# [WHAT YOU SHOULD DO]
Filter the entries, keeping every line with the string "parameter".

━━━ EXERCISE DATA ━━━

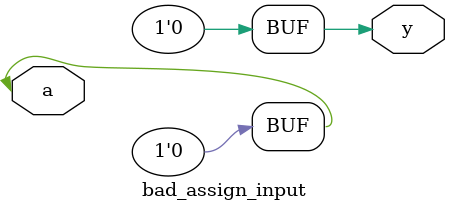
<source format=v>

module bad_assign_input (
    input a,
    output y
);

    assign a = 1'b0;   // ERROR: cannot assign to input
    assign y = a;

endmodule

</source>
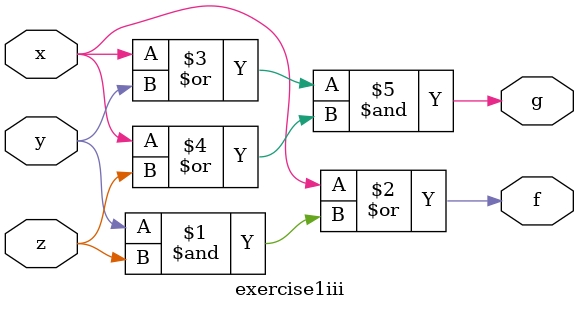
<source format=v>
module exercise1iii(f, g, x, y, z);
input x, y, z;
output f, g;
assign f = x | (y & z);
assign g = (x | y) & (x | z);
endmodule
</source>
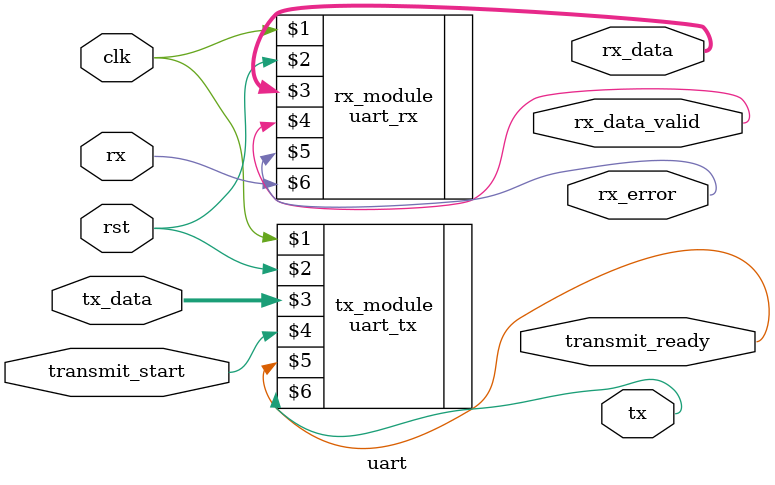
<source format=sv>
typedef enum {
	UART_IDLE,
	UART_START,
	UART_DATA,
	UART_PARITY,
	UART_STOP
} uart_state;

// UART module
module uart #(
	parameter DATA_BITS = 8, // 5 - 9
	parameter PARITY_BIT = "none", // "none", "even", or "odd"
	parameter STOP_BITS = 1 // 1 - 2
) (
	input clk,
	input rst,

	// transmit
	input [DATA_BITS-1 : 0] tx_data,
	input transmit_start,
	output transmit_ready,
	output tx,

	// receive
	output [DATA_BITS-1 : 0] rx_data,
	output rx_data_valid,
	output rx_error,
	input rx
);

	// transmit
	uart_tx #(DATA_BITS, PARITY_BIT, STOP_BITS) tx_module (clk, rst, tx_data, transmit_start, transmit_ready, tx);
		
	// receive
	uart_rx #(DATA_BITS, PARITY_BIT) rx_module (clk, rst, rx_data, rx_data_valid, rx_error, rx);

endmodule

</source>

━━━

# [ANSWER TO THIS TASK]
	parameter DATA_BITS = 8, // 5 - 9
	parameter PARITY_BIT = "none", // "none", "even", or "odd"
	parameter STOP_BITS = 1 // 1 - 2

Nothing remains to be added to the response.